Assembly Democrats Mila Jasey, James Kennedy and Bill Moen took action to strengthen suicide prevention efforts on New Jersey’s college campuses by sponsoring a bill that would amend the Madison Holleran Suicide Prevention Act. The Assembly Higher Education Committee on Thursday advanced the bill, which seeks to help disseminate information about the signs of depression and mental health services available to college students.
In 2016, New Jersey enacted the Madison Holleran Suicide Prevention Act after Madison Holleran, a 19-year-old New Jersey resident and athlete at the University of Pennsylvania, took her own life during her second semester of college. According to her family and friends, Madison had not exhibited outward signs of depression before she started college. The act ensures colleges and universities have mental health professionals available on campus or remotely by phone 24 hours a day, seven days a week, to assist students in crisis.
The bill (A-1176) seeks to amend the Madison Holleran Suicide Prevention Act to require mental health experts on campus to work with and annually train faculty and resident assistants to recognize signs of depression, as well as warning signs and risk factors of suicide. These experts would also provide training on referring students to crisis hotlines and mental health screenings.

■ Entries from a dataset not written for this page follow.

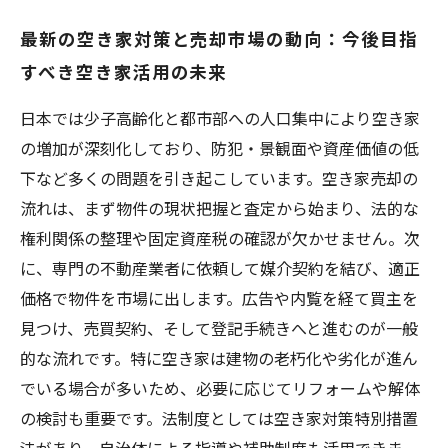
最新の空き家対策と売却市場の動向：今後目指
すべき空き家活用の未来
日本では少子高齢化と都市部への人口集中により空き家
の増加が深刻化しており、防犯・景観面や資産価値の低
下など多くの問題を引き起こしています。空き家売却の
流れは、まず物件の現状把握と査定から始まり、法的な
権利関係の整理や固定資産税の確認が欠かせません。次
に、専門の不動産業者に依頼して媒介契約を結び、適正
価格で物件を市場に出します。広告や内覧を経て買主を
見つけ、売買契約、そして登記手続きへと進むのが一般
的な流れです。特に空き家は建物の老朽化や劣化が進ん
でいる場合が多いため、必要に応じてリフォームや解体
の検討も重要です。法制度としては空き家対策特別措置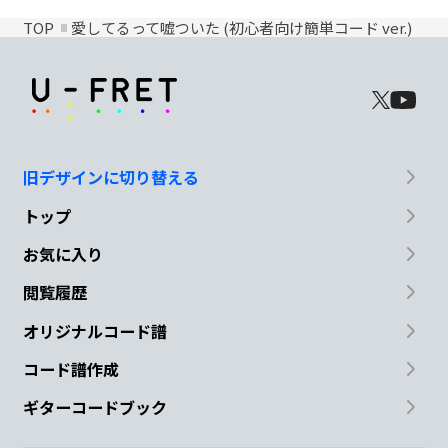
TOP
愛してるって嘘ついた (初心者向け簡単コード ver.)
旧デザインに切り替える
トップ
お気に入り
閲覧履歴
オリジナルコード譜
コード譜作成
ギターコードブック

The bill would also allow colleges to satisfy the requirements of the Madison Holleran Suicide Prevention Act by providing students with the number of the National Suicide Prevention Hotline, the NJHopeline or any other 24-hour hotline deemed appropriate by the Secretary of Education.

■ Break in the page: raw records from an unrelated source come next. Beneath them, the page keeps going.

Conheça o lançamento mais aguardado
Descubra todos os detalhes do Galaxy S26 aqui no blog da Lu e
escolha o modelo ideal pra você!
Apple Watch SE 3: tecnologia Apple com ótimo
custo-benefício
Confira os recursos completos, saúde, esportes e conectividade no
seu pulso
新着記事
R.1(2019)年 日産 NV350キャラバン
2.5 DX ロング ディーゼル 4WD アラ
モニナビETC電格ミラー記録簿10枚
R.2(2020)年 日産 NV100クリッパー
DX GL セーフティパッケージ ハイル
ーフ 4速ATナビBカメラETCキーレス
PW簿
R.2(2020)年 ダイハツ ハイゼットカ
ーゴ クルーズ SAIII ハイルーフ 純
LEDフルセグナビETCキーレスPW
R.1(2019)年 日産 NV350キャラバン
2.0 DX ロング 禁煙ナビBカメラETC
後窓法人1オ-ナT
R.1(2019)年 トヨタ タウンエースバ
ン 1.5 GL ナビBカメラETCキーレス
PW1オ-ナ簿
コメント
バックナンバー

Under the bill, colleges would be required to conduct an annual mental health awareness campaign to provide students with information on depression and suicide, raise awareness for available mental health services, and reduce the stigma associated with seeking help. Colleges would also be required to develop mental health crisis assessment and response plans to be used by staff and resident assistants to identify, assess, and respond to a student in crisis.
Upon committee approval of the bill, Assembly sponsors Jasey (D-Essex, Morris), Kennedy (D-Middlesex, Somerset, Union) and Moen (D-Camden, Gloucester) issued the following joint statement:
“Far too many college students struggle with depression and other mental health issues in silence when we have a multitude of resources available to help them. We must do everything in our power to promote these resources to help save lives by letting students know they are not alone.
“Suicide is preventable, and by expanding our existing suicide prevention efforts we can ensure that students, faculty and staff members are aware of the warning signs and ready to step in to help when it is needed.”